Non risulta, dal provvedimento impugnato, che le opere da demolire rientrino tra gli interventi in difformità parziale.   

5. Relativamente all’ulteriore questione della impossibilità della demolizione, comunque non dimostrata per le ragioni già dette,  occorre invece richiamare la giurisprudenza di questa Corte, secondo la quale, con riferimento ad ipotesi di sospensione condizionale della pena subordinata alla demolizione del manufatto abusivo, l'impossibilità tecnica di provvedervi non rileva come motivo di revoca del beneficio solo se non dipenda da causa imputabile al condannato (Sez. 3, n. 19387 del 27/4/2016, Di Dio, Rv. 267108; Sez. 3, n. 35972 del 22/9/2010, Lembo, Rv. 248569; Sez. 3, n. 32706 del 27/4/2004, Giardina, Rv. 229388), ritenendo tale il caso in cui sia stato il medesimo a realizzare l’abuso sull'iniziale manufatto o, comunque, a tollerare la realizzazione delle opere.
I richiamati principi sono stati successivamente ribaditi, ritenendoli applicabili anche ad analoga situazione dedotta in corso di incidente di esecuzione concernente l’ordine di demolizione di un manufatto abusivo (Sez. 3, n. 28740 del 27/4/2018, Ferrante, non massimata; Sez. 3 n. 51056 del  9/10/2018, Chimirri, non massimata).
Si tratta di conclusioni pienamente condivise dal Collegio, dovendosi conseguentemente affermare che l’impossibilità tecnica di dare esecuzione all’ordine di demolizione, oltre a dover essere ovviamente dimostrata, non assume rilievo quando dipende da una causa imputabile allo stesso condannato.

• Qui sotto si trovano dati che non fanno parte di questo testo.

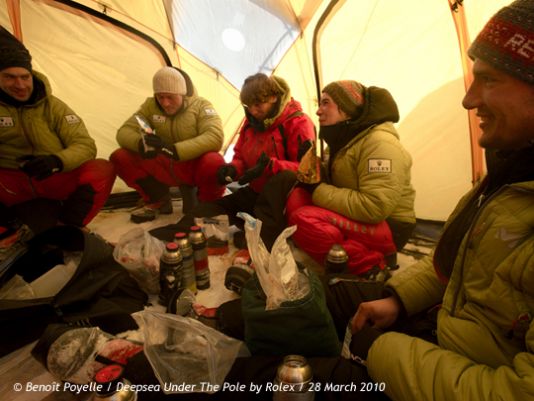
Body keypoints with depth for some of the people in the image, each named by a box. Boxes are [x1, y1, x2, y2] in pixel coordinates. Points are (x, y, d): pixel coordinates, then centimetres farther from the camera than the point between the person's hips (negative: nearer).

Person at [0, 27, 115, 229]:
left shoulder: (53, 106, -2)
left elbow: (85, 145, -8)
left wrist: (58, 161, -31)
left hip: (55, 178, 1)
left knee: (103, 170, -26)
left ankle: (68, 227, -15)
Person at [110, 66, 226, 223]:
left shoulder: (201, 106, -13)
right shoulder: (150, 106, -1)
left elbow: (215, 137, -30)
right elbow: (124, 132, -6)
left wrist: (175, 150, -40)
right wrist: (140, 143, -31)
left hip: (193, 167, -4)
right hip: (163, 168, 4)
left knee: (214, 163, -38)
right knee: (120, 158, -15)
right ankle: (159, 202, 5)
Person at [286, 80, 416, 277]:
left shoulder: (380, 142, -21)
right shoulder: (345, 139, 9)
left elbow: (374, 208, -30)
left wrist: (319, 192, -21)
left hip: (387, 226, -9)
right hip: (358, 220, 10)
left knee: (304, 219, -28)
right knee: (296, 196, -10)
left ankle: (370, 267, -14)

6. Il ricorso, conseguentemente, deve essere dichiarato inammissibile e alla declaratoria di inammissibilità  consegue l’onere delle spese del procedimento, nonché quello del versamento, in favore della Cassa delle ammende, della somma, equitativamente fissata, di euro 3.000,00.



P.Q.M.

Dichiara inammissibile il ricorso e condanna la ricorrente al pagamento delle spese processuali e della somma di euro tremila in favore della Cassa delle ammende.